Vilas who organized the company to market the new lights. The company's general office was located at 1426 Monadnock, Chicago. Pyle' s improved headlight proved extremely beneficial. Locomotives could cross the plains and prairie states without striking or killing stock.Derailments also became less common. The first successful electric headlight utilizing the incandescent lamp. Was introduced by Pyle in 1913.
The incandescent lamp used was the same type later used for household lighting. The lamp used by the railroad industry, however, had to withstand severe vibration. A bill was presented to Congress in 1915 requiring that headlights be installed on all locomotives.
Even before this became a federal law, 31 states already had such laws on their books. In 1916 the company moved to 1334 N. Kostner Avenue, Chicago, and shortened its name to "The Pyle-National Company". The company had an export department called the International Railroad Supply Company located at 30 Church St.
It also had Canadian Representatives: The Holden Co. During the next three decades the company grew in size, primarily as a producer of locomotive headlights and turbo-generators. The company also started manufacturing electrical fittings and switches. In 1918 the first plug and receptacle line was developed. The 1919 and 1920 catalogs show The Pyle National Company manufacturing the "Young Locomotive Valve Gear".
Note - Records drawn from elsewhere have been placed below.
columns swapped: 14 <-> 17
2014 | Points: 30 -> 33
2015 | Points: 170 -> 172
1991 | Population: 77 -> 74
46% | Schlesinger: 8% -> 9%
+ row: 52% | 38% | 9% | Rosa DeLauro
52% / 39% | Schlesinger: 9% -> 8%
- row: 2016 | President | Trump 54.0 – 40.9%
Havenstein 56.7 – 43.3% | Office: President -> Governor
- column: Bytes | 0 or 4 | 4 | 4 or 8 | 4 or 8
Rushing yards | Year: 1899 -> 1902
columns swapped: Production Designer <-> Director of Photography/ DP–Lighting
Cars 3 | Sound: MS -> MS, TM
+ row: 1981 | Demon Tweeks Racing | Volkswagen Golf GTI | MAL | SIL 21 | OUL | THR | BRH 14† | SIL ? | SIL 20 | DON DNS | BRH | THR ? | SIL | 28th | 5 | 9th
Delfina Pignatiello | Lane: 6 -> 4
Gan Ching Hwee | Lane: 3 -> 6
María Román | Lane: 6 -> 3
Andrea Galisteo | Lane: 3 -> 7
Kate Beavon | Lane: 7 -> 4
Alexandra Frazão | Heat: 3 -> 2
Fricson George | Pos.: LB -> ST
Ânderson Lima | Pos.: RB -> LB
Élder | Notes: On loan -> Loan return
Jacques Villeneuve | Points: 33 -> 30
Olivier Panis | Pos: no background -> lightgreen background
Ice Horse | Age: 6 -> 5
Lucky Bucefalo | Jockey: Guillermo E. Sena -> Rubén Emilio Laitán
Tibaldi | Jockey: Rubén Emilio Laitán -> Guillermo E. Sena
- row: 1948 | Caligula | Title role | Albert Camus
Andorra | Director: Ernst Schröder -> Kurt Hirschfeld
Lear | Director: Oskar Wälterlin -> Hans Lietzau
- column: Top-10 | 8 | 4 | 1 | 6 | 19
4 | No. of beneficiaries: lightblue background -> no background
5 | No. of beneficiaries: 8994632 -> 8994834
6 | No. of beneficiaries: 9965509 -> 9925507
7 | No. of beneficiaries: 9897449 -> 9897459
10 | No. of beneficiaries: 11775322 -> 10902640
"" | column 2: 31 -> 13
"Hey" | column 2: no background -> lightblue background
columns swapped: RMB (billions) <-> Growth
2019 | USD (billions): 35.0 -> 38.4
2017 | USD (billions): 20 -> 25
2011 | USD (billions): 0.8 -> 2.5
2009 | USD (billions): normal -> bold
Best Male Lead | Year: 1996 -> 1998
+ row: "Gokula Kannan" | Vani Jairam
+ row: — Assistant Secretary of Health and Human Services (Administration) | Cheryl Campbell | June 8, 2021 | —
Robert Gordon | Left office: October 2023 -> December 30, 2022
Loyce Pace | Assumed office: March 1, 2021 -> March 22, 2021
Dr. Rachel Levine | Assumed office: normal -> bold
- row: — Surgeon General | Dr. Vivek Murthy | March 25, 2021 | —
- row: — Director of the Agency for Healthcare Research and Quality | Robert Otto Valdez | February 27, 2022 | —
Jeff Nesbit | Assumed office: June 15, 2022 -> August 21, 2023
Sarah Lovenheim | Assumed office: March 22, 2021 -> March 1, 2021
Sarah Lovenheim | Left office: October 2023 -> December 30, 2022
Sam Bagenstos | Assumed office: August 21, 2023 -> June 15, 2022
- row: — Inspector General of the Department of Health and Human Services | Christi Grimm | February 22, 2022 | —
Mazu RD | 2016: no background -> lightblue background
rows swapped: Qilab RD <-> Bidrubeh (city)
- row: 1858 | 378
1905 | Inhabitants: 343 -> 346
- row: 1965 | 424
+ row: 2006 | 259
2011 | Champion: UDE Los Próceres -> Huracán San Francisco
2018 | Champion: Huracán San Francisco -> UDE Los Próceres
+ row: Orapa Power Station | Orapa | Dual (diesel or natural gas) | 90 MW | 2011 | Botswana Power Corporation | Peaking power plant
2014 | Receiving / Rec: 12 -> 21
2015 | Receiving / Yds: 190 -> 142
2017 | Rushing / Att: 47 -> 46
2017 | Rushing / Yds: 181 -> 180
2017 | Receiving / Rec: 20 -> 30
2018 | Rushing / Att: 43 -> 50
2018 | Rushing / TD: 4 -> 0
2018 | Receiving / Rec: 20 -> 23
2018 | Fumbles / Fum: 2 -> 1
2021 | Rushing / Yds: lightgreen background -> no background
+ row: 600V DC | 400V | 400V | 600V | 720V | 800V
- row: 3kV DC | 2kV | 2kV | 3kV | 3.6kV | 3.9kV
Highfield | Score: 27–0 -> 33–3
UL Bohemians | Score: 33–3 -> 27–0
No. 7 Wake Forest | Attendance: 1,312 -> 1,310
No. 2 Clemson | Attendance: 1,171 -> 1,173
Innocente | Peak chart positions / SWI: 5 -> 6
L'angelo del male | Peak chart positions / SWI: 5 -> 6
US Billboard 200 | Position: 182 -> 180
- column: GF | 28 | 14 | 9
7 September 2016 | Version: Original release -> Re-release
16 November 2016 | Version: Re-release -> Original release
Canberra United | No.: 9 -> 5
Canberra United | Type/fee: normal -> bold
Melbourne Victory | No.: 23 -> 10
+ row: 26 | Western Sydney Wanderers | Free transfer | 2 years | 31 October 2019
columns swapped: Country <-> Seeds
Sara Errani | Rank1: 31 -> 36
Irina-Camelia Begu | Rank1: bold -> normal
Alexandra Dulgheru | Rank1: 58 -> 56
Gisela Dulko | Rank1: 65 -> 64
This was the whole system of levers , rods and links which connected the steam pistons to the locomotive's wheels. The chief competitor of this type valve gear was the type known as "Walschaert". The catalogs go to great lengths to stress the superiority of the Young type over Walschaert as shown by tests results using both. Turbo-generators, arc headlights, incandescent headlights, as well as various switches and connectors were also manufactured and marketed. Louis, Mo, which produced a line of electrical fittings, plugs and receptacles, markers, classification and cab lights for locomotives, cars, and shops.This entire operation was moved to Chicago after a year. By 1927 many refinements were made in general duty plugs and receptacles product line. Such features as slotted keyways to prevent reverse polarity and intermating snap springs to prevent accidental circuit breaking were made.
Pyle provided a lighting system for illuminating the faces of the Wrigley Building and Wrigley tower. The Wrigley family had Pyle install an even grander lighting system in anticipation of the World's Fair returning to Chicago in 1933.
The spectacular effect of this installed lighting not only added to the brilliance of the Wrigley Building but served as a welcome sign for Chicago's visitors. During the mid 1920's, Pyle-National also provided the lighting for Soldier Field Stadium. The item "RAREVintage Pyle National Railroad Train Caboose Red/Amber Lantern Lamp Signal" is in sale since Wednesday, April 17, 2019. This item is in the category "Collectibles\Transportation\Railroadiana & Trains\Hardware\Lanterns & Lamps". The seller is "buyingfore1" and is located in Franklin, Indiana.This item can be shipped to United States.